06 June 2013
Toward Resolving the Problem of Family Failure
So we are now going to see the government providing breakfasts for low decile schools. If the Mana Party is part of the next government, this may go much further with “healthy meals for all children in school.” I presume that means breakfast and lunch for every child in every school? Now the Green Party have announced that they intend to put nurses into schools as a means to improve the health of Kiwi children. I wonder what other agencies will be added to the school context next. Social workers in every school? Police? Counsellors, even in primary schools? Some of this is happening of course in some places. The question I have is, where will it end?
Now, I am not against any of these ideas per se. If we have children turning up to school who are genuinely malnourished, then a civil society acts first to feed them. If we have children being deprived of primary health care, we must act. And so on. People must be fed before they can be taught to get their own food I suppose. Yet, there are such ironies in some of these changes like the simultaneous problem of kids going hungry in the mornings, and growing problems of obesity. Further, are these only band-aid to the real problem?

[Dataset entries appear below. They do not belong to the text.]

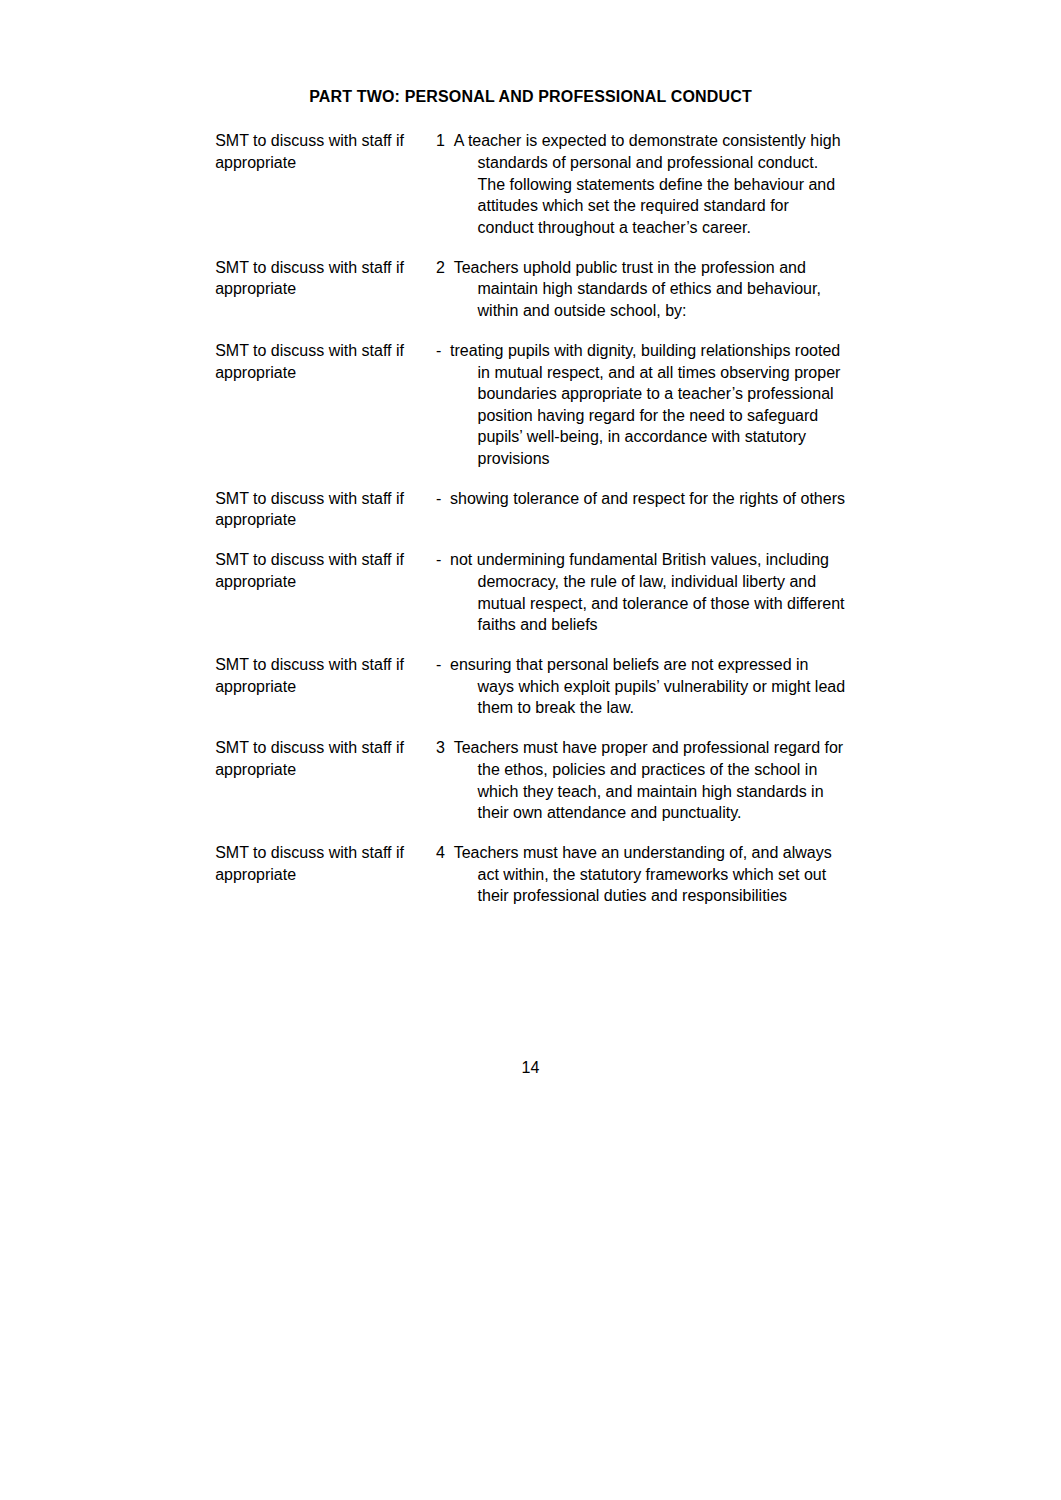PART TWO: PERSONAL AND PROFESSIONAL CONDUCT
| SMT to discuss with staff if appropriate | 1 A teacher is expected to demonstrate consistently high standards of personal and professional conduct. The following statements define the behaviour and attitudes which set the required standard for conduct throughout a teacher’s career. |
| SMT to discuss with staff if appropriate | 2 Teachers uphold public trust in the profession and maintain high standards of ethics and behaviour, within and outside school, by: |
| SMT to discuss with staff if appropriate | - treating pupils with dignity, building relationships rooted in mutual respect, and at all times observing proper boundaries appropriate to a teacher’s professional position having regard for the need to safeguard pupils’ well-being, in accordance with statutory provisions |
| SMT to discuss with staff if appropriate | - showing tolerance of and respect for the rights of others |
| SMT to discuss with staff if appropriate | - not undermining fundamental British values, including democracy, the rule of law, individual liberty and mutual respect, and tolerance of those with different faiths and beliefs |
| SMT to discuss with staff if appropriate | - ensuring that personal beliefs are not expressed in ways which exploit pupils’ vulnerability or might lead them to break the law. |
| SMT to discuss with staff if appropriate | 3 Teachers must have proper and professional regard for the ethos, policies and practices of the school in which they teach, and maintain high standards in their own attendance and punctuality. |
| SMT to discuss with staff if appropriate | 4 Teachers must have an understanding of, and always act within, the statutory frameworks which set out their professional duties and responsibilities |
14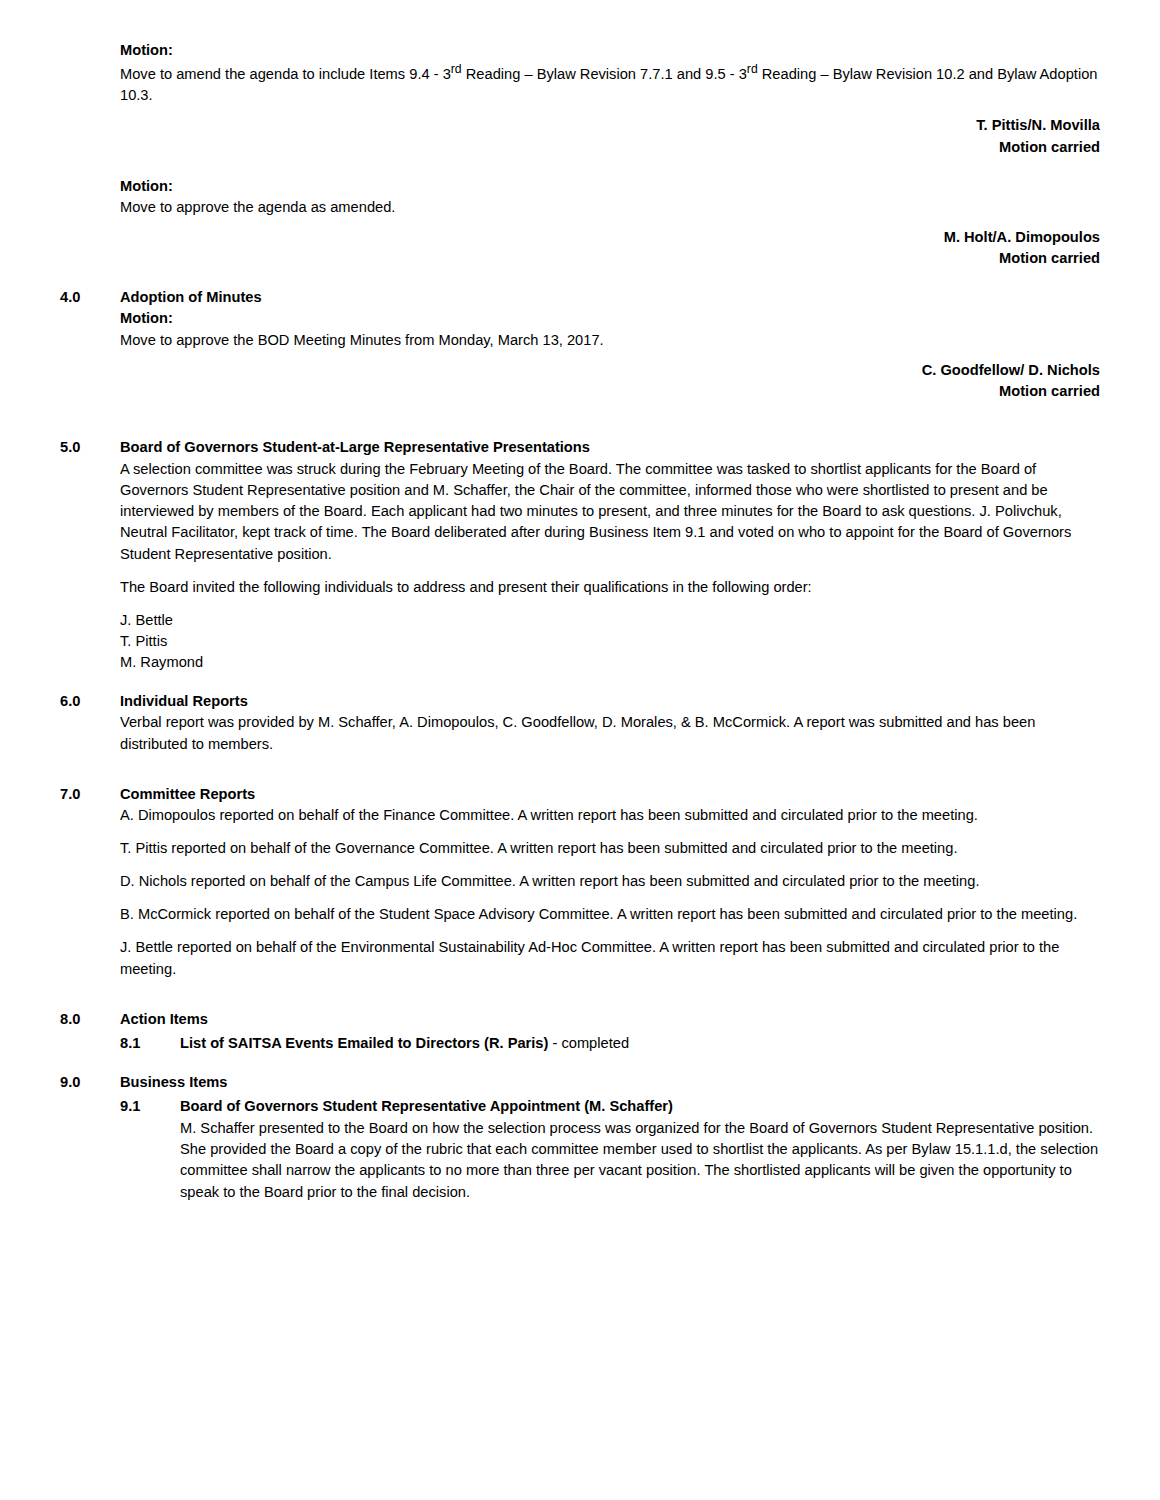Motion:
Move to amend the agenda to include Items 9.4 - 3rd Reading – Bylaw Revision 7.7.1 and 9.5 - 3rd Reading – Bylaw Revision 10.2 and Bylaw Adoption 10.3.
T. Pittis/N. Movilla
Motion carried
Motion:
Move to approve the agenda as amended.
M. Holt/A. Dimopoulos
Motion carried
4.0
Adoption of Minutes
Motion:
Move to approve the BOD Meeting Minutes from Monday, March 13, 2017.
C. Goodfellow/ D. Nichols
Motion carried
5.0
Board of Governors Student-at-Large Representative Presentations
A selection committee was struck during the February Meeting of the Board. The committee was tasked to shortlist applicants for the Board of Governors Student Representative position and M. Schaffer, the Chair of the committee, informed those who were shortlisted to present and be interviewed by members of the Board. Each applicant had two minutes to present, and three minutes for the Board to ask questions. J. Polivchuk, Neutral Facilitator, kept track of time. The Board deliberated after during Business Item 9.1 and voted on who to appoint for the Board of Governors Student Representative position.
The Board invited the following individuals to address and present their qualifications in the following order:
J. Bettle
T. Pittis
M. Raymond
6.0
Individual Reports
Verbal report was provided by M. Schaffer, A. Dimopoulos, C. Goodfellow, D. Morales, & B. McCormick. A report was submitted and has been distributed to members.
7.0
Committee Reports
A. Dimopoulos reported on behalf of the Finance Committee. A written report has been submitted and circulated prior to the meeting.
T. Pittis reported on behalf of the Governance Committee. A written report has been submitted and circulated prior to the meeting.
D. Nichols reported on behalf of the Campus Life Committee. A written report has been submitted and circulated prior to the meeting.
B. McCormick reported on behalf of the Student Space Advisory Committee. A written report has been submitted and circulated prior to the meeting.
J. Bettle reported on behalf of the Environmental Sustainability Ad-Hoc Committee. A written report has been submitted and circulated prior to the meeting.
8.0
Action Items
8.1
List of SAITSA Events Emailed to Directors (R. Paris) - completed
9.0
Business Items
9.1
Board of Governors Student Representative Appointment (M. Schaffer)
M. Schaffer presented to the Board on how the selection process was organized for the Board of Governors Student Representative position. She provided the Board a copy of the rubric that each committee member used to shortlist the applicants. As per Bylaw 15.1.1.d, the selection committee shall narrow the applicants to no more than three per vacant position. The shortlisted applicants will be given the opportunity to speak to the Board prior to the final decision.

To me the common thread that underlies many of these problems: namely, the failure of many Kiwis to parent well. Families are breaking down and kids are not being raised as they could be. They thus lack love and identity, face deep brokenness and are more vulnerable to the many pressures young people face today.
A good parents(s), whatever the family configuration, ensures that their kids get to a doctor when they are sick. They get to go to school having had breakfast and with lunch provided. They bring them up in a safe and secure environment(s). They ensure that they get enough sleep. They love and discipline them and guide them in this difficult age. They nurture them.
What we have in NZ is a failure of the primary institution for human development, the family. These seemingly obvious basics cannot be taken for granted. Whereas in the “good ol’ days” parenting was passed down and learnt generationally and by community, this is rarer and rarer. People parent poorly because they have not been taught how. Parenting is also implicitly learnt as we grow in families. With the passing of each generation, what is being taught is increasingly fragmented and broken. Poor parenting becomes systemic as it is passed on. People simply don’t know how to do it well because they have never seen it or experienced it.
So what is our solution? The school? The local primary school in particular is becoming the “go to” context to resolve these issues. We load more and more on schools in the belief that education will resolve the problems. I feel deeply for today’s educators! It was tough enough when I was in the intermediate school classroom in the 1980s! What a challenge! Yet, the problems really stem from the homes of our nation. The family remains the primary educator of the child, and despite our best efforts, the school will not solve the problem. In fact, as we load more and more on the school, we are arguably perpetuating the problem. We release the family from its primary function to nurture the next generation for civil society and the problem is exacerbated.
The question I have been pondering is this: how can we work to strengthen the NZ family? The more that can be done to teach NZers how to parent, the essentials of raising children, the better off we will be. I would far rather see the government develop policies to strengthen marriages and families. Of course, this is difficult when the very idea of marriage and sexuality is so fluid and we cannot propose in the public realm that a certain type of relationship is better for children. It would seem that provision of government funding for programs that specifically strengthen families in local communities would be important. Similarly, linking those identified in school as having difficulties to social assistance in local communities.
One thing churches can do is focus on strengthening marriages and good parenting. After all, are we Christians any better? We cannot assume the connection of gospel and family. We need to ensure our people hear how the gospel relates to marriages and families and urge them on to do this well. We can also make available to the wider communities in which we are embedded programs and assistance to help build strong families. Some groups are already doing this well, e.g. “The Parenting Place.” In a culture that is very open to a range of family models, we need non-judgmental and non-patriarchal programs in our communities that can help Kiwis do marriage and family well. If we don’t build NZ families from the bottom up, I suspect the future of NZ looks bleak whatever the government does in schools.
Despite being in a context where “family” is a fluid and debated idea, how can NZ strengthen its families?
Admitting the complexities, how can we the church national and local be a part of this?
What programs and ideas are out there that we can promote in this area?
Generally speaking, what do you think?